Cuzco laughed at me. And the crowd laughed. Even Sharrock laughed.
And in that terrible moment, I felt humiliated.
For I was, I realised, considered by all present to be a gullible fool who believed that make-believe work was better than real work. I was the one, the only one, who did not understand that glory is to be found in heroic defeat, not in meek surrender! I understood at that moment the depth and sincerity of their scorn, and of their contempt. And I found myself consumed by self-hate. Was I really this wretched creature they despised so much?
“Sharrock, ignore them. Do not laugh at me. You and I know better about what is right,” I said wretchedly. But he grinned at me too, tauntingly.
However, I stood my ground. “Cuzco, you are banished,” I said, as firmly as I was able. “That is my irrevocable decision.”
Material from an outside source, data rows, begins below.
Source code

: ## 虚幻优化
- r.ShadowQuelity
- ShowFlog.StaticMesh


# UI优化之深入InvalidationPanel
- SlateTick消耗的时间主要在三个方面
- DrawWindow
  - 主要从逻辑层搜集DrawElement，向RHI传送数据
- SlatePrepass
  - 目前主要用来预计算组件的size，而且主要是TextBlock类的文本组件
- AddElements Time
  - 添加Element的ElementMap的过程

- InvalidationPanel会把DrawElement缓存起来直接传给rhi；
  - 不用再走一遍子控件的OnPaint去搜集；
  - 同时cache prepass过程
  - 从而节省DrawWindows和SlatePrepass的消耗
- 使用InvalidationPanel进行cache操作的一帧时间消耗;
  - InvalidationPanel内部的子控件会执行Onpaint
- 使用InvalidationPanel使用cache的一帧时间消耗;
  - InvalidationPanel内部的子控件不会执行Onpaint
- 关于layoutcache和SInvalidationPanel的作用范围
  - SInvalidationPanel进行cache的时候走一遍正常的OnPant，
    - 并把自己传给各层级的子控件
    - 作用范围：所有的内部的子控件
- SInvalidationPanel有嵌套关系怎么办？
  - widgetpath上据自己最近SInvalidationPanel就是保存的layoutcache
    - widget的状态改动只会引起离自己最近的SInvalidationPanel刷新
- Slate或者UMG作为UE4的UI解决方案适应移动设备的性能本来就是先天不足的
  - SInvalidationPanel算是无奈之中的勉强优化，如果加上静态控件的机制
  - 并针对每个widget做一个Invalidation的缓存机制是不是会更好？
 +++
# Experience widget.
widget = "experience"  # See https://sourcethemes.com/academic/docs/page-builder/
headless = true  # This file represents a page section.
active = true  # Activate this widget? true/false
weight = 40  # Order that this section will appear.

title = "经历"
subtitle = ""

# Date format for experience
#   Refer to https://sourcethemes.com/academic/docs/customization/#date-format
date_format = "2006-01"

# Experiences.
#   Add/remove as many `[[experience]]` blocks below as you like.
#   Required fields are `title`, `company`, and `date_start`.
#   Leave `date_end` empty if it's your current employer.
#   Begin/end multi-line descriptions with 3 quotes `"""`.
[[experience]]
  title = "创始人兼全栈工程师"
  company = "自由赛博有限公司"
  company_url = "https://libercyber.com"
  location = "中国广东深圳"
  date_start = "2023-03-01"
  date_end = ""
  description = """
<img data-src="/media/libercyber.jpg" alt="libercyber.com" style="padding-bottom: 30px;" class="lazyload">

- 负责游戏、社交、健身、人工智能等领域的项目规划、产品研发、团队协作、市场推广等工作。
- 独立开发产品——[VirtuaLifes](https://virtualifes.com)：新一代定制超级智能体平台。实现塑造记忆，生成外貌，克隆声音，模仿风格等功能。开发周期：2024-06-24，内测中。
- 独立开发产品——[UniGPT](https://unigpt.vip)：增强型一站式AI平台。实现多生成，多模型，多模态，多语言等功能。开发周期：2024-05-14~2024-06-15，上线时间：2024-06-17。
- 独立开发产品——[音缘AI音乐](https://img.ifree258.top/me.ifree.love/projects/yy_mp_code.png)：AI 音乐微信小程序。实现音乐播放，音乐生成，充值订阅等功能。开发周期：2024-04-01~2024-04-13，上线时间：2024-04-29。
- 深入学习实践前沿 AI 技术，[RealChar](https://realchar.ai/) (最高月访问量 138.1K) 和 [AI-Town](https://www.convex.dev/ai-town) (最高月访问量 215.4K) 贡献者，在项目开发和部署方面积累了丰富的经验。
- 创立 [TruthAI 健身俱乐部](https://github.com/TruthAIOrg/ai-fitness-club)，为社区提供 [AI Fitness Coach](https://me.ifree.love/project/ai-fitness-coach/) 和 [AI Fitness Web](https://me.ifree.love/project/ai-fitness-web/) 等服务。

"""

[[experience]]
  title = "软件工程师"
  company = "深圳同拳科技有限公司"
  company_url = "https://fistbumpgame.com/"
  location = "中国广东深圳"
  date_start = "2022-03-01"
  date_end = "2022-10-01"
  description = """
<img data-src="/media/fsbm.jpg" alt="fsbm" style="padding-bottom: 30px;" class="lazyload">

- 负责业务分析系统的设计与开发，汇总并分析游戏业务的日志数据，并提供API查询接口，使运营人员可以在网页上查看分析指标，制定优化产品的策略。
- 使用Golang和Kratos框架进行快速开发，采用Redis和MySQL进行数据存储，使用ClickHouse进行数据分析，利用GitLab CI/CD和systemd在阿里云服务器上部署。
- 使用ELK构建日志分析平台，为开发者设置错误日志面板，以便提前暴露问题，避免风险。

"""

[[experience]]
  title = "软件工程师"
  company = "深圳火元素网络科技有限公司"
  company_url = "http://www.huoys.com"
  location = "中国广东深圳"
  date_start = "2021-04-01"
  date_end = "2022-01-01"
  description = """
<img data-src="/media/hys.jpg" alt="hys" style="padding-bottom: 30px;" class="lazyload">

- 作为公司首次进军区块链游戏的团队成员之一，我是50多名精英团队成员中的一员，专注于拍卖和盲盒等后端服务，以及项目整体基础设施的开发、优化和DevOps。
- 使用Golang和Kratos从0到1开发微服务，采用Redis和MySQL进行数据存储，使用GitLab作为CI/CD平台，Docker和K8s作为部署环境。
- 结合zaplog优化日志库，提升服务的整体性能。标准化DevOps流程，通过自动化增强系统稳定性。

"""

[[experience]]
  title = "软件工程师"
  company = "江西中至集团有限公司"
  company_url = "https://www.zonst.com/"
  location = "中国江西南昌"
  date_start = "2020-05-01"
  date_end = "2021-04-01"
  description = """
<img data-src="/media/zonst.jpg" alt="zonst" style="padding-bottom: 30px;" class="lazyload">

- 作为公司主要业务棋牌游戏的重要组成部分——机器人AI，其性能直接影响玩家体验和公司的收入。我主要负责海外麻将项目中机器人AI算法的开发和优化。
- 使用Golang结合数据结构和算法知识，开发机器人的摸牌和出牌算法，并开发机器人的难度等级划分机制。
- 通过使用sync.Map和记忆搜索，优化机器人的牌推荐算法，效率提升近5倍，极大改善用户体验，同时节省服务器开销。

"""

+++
The mob began to howl and shout, drowning out my words. I continued desperately: “You must dwell on the mountain crags, but you cannot speak to anyone or be spoken to by anyone. When you are gone, all will return to normal. Our Rhythm of Days will return.”
Few could hear me for all the baying and roaring, but still I continued: “Fighting will once more be forbidden. I do not ask this, I do not beg for it, I demand it!”
“You fucking turd-sucking bog-fucking slack-cunted bitch,” said Cuzco. “Why don’t you fuck-”
My tentacle lashed out, and unfolded in an instant to double its usual length; and I swung it in a huge loop to create momentum; then I smote Cuzco with it.
The blow was powerful and as fast as thought itself, and he was knocked across the ground like a ball struck with a bat in one of the biped’s wretched games.
There was a startled silence.
Cuzco got back on his feet. He puffed up his chest again, and showed me his face; there was glee in his expression. “I’ve been waiting,” said Cuzco, “for this for a long-”
I struck again but this time Cuzco was expecting it and he rolled out of the way. And when he came out of the roll his wings unfurled and he beat them and he was in the air and he pounced down at I wasn’t there. I used my tentacles to grip the ground and fling myself upwards. And as I flew my quills emerged and I skimmed Cuzco’s body and my quills crashed against his body armour, and we both fell to the ground.